[BEGIN READING TEXT]
[step:Transfer local average fluctuations to the fitted intercepts]
For the local constant estimator,
\begin{align*}
\hat m_{0,h}(a)=\frac{\hat q_0}{\hat s_0}.
\end{align*}
The corresponding population target is
\begin{align*}
m_{0,h,\mathrm{pop}}(a)=\frac{q_0}{s_0}.
[END READING TEXT]
List every quantity that appears as a numerator or denominator of a fraction in the estimator passage. Please rely on the estimator passage alone.
[BEGIN MATERIAL SUPPLIED]
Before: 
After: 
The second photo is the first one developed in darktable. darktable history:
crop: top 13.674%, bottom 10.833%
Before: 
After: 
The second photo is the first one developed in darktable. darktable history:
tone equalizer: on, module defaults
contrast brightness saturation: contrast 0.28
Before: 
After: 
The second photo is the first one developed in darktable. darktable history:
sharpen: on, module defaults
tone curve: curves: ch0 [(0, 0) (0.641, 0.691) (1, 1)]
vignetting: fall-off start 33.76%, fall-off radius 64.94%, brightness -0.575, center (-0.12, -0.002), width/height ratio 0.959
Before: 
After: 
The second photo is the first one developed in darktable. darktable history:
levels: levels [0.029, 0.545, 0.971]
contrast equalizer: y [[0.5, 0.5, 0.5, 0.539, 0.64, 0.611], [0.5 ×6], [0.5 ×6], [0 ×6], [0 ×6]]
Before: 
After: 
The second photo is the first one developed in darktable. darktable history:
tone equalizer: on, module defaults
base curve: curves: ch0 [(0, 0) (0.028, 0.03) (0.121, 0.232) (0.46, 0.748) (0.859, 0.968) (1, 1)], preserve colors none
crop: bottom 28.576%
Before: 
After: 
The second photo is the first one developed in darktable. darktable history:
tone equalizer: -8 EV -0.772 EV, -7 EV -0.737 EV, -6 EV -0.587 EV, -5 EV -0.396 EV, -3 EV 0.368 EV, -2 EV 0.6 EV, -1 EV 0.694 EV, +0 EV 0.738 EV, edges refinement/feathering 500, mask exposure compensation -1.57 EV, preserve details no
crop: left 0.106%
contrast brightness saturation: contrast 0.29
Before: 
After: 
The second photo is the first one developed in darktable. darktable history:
[END MATERIAL SUPPLIED]
(FULL ANSWER):
- \hat q_0
- \hat s_0
- q_0
- s_0